*WORK TASK:* Pick out every line of the data below that contains the word "What", and copy each such line in full.

*EXTRACTED INFORMATION:*
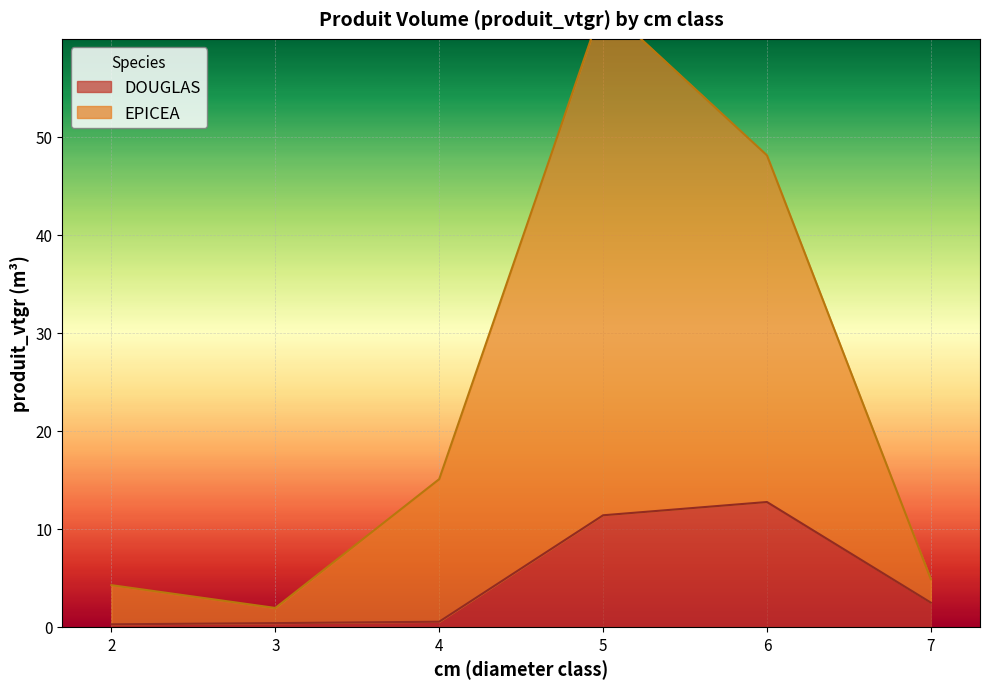

Does the chart display data point markers on the line(s)?

No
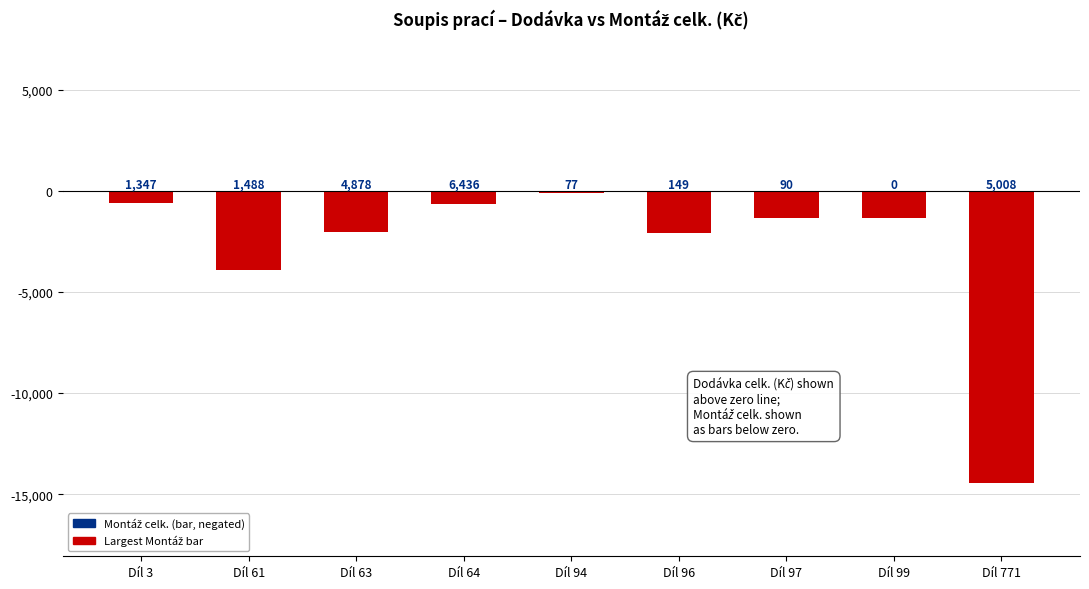

Does the chart contain any negative values?

Yes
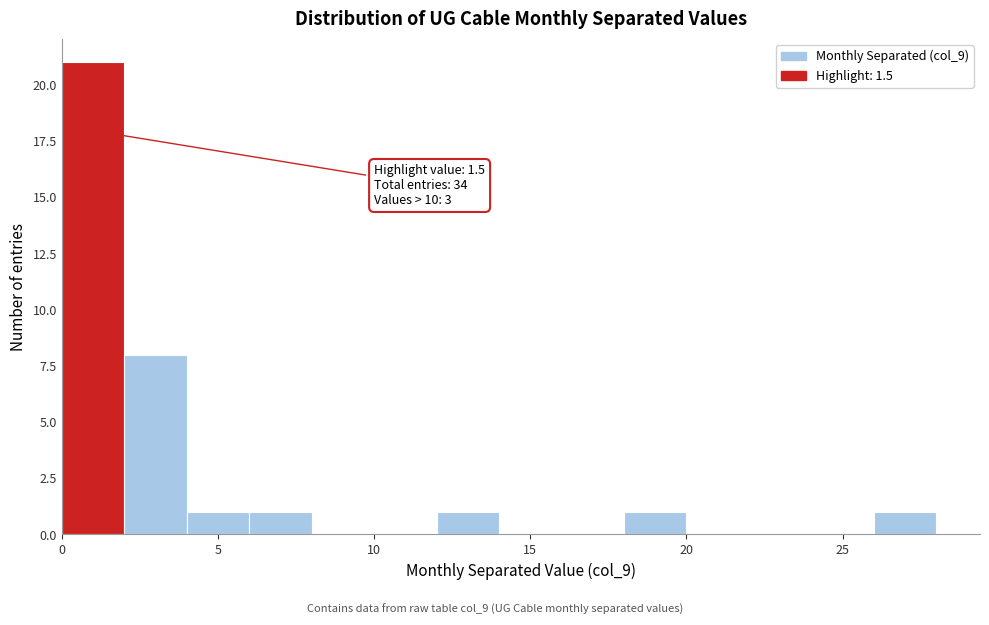

Which range on the x-axis has the tallest bar?

0 to 2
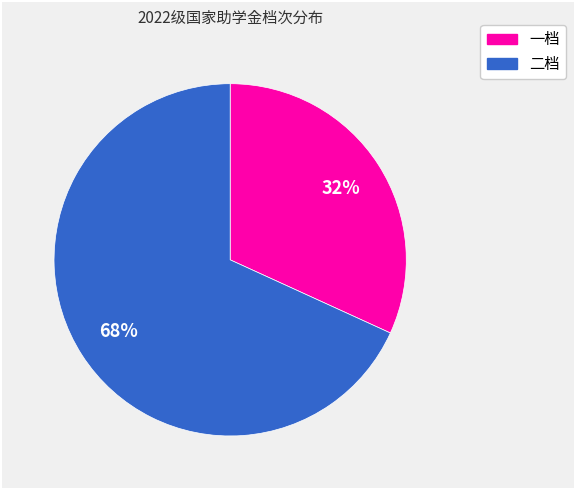

Which category has the smallest portion of the pie?

一档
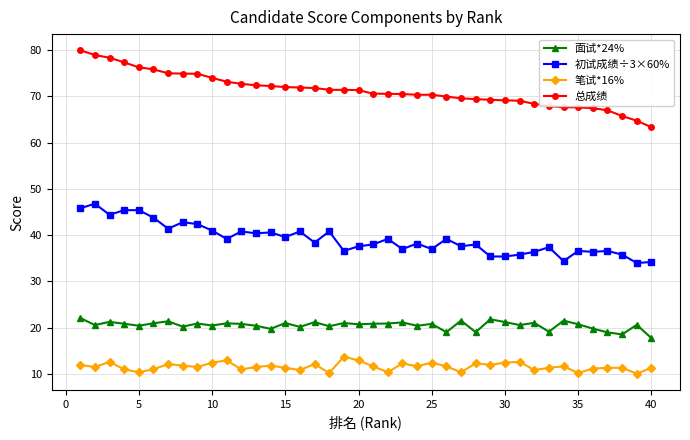

What is the maximum value for 总成绩?

79.9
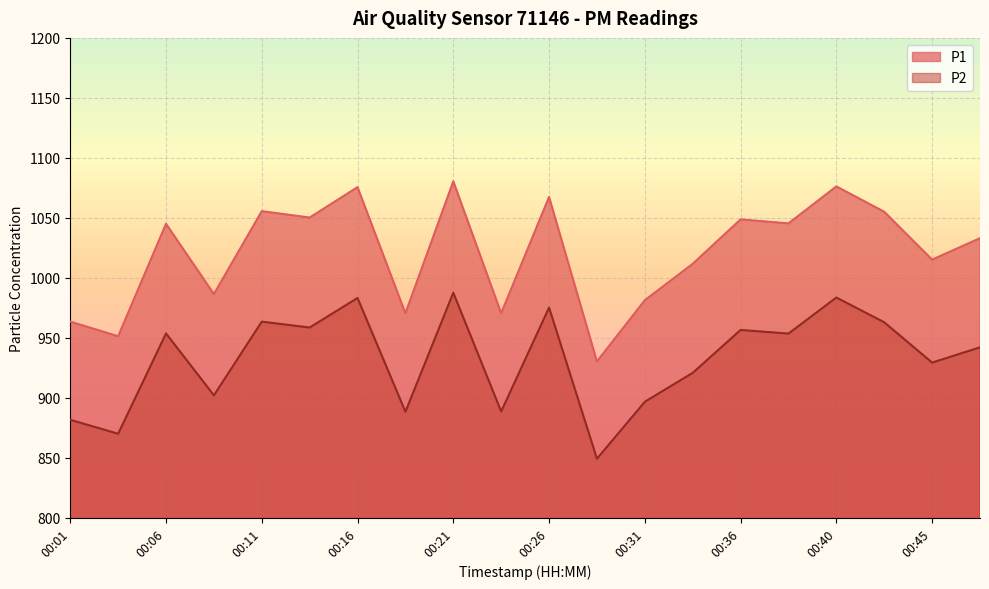

Does the chart display data point markers on the line(s)?

No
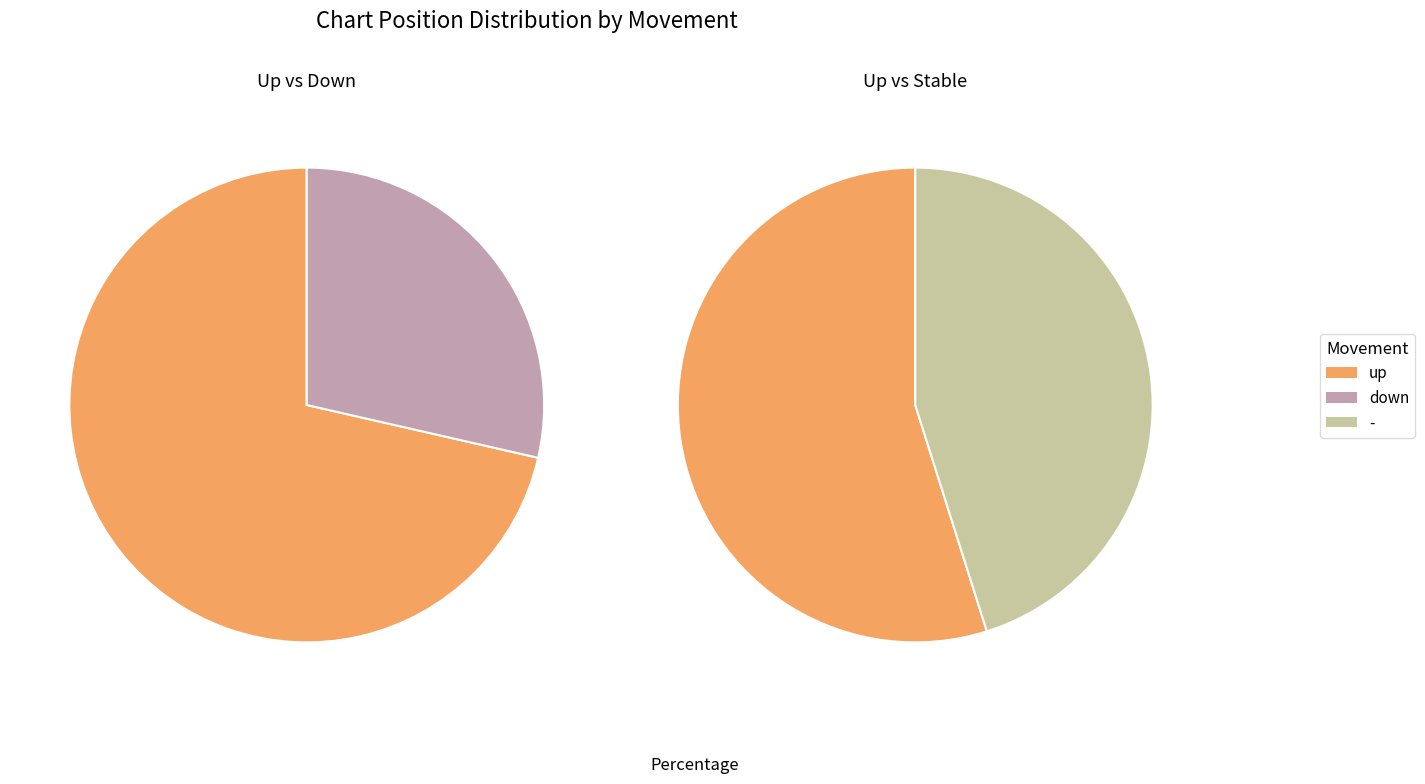

How many segments does this pie chart have?

3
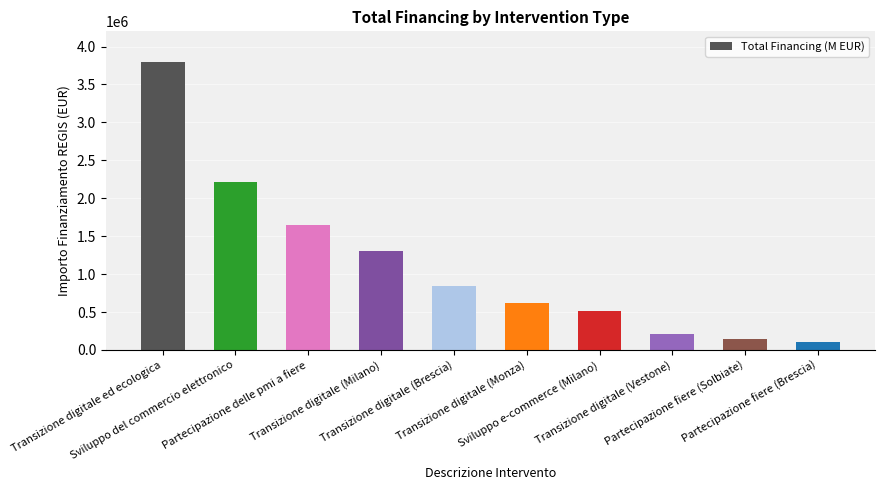

What is the greatest value displayed?

3794800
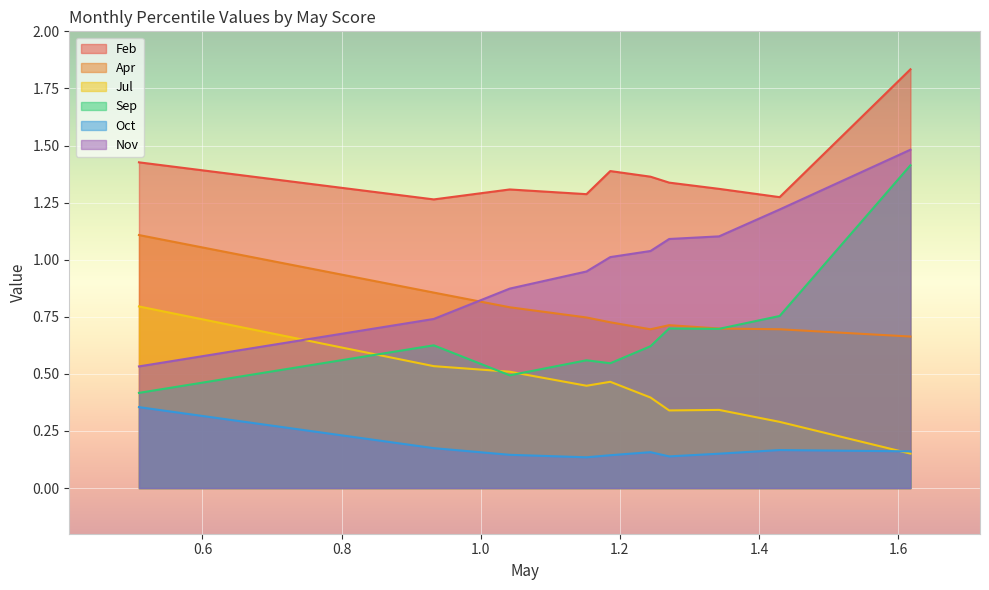

The Sep series shows 2.1 at pct95. True or false?

False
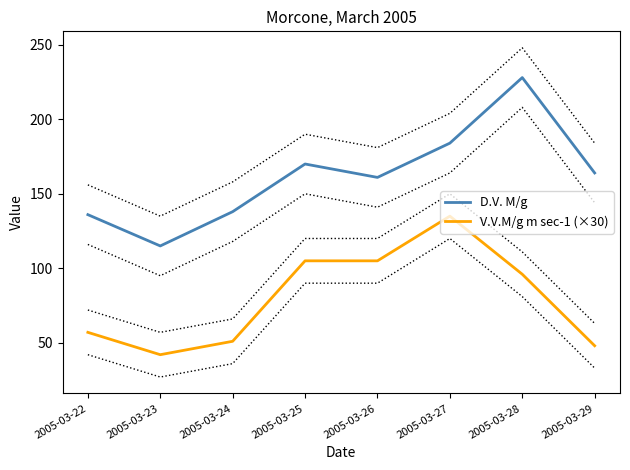

Between 2005-03-28 and 2005-03-27, which is larger?

2005-03-28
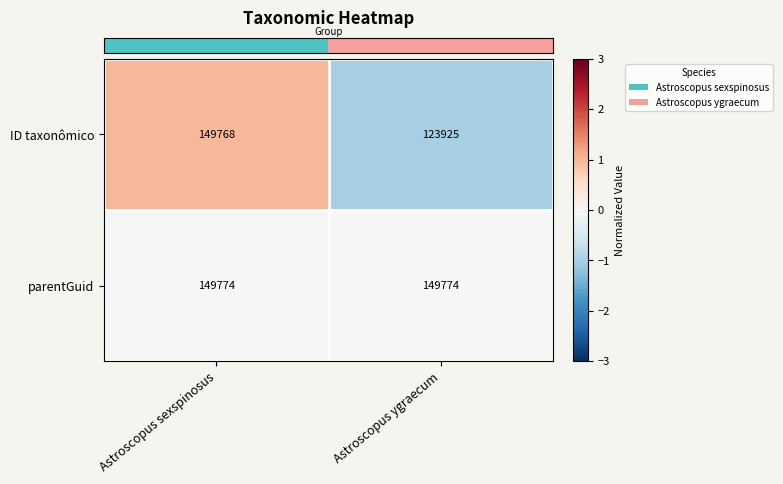

What is the maximum value for parentGuid?

149774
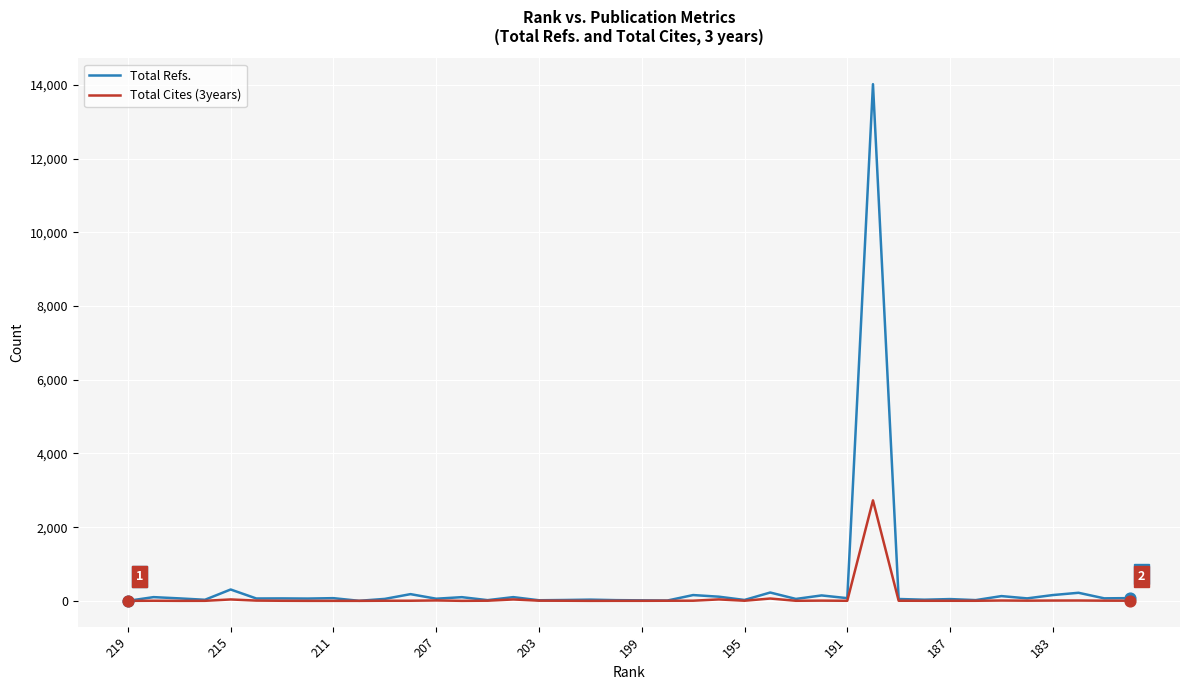

Rank the series by their maximum value, from highest to lowest.

Total Refs., Total Cites (3years)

*RESPONSE:*
What is the maximum value for 总成绩?
What is the greatest value displayed?
What is the maximum value for parentGuid?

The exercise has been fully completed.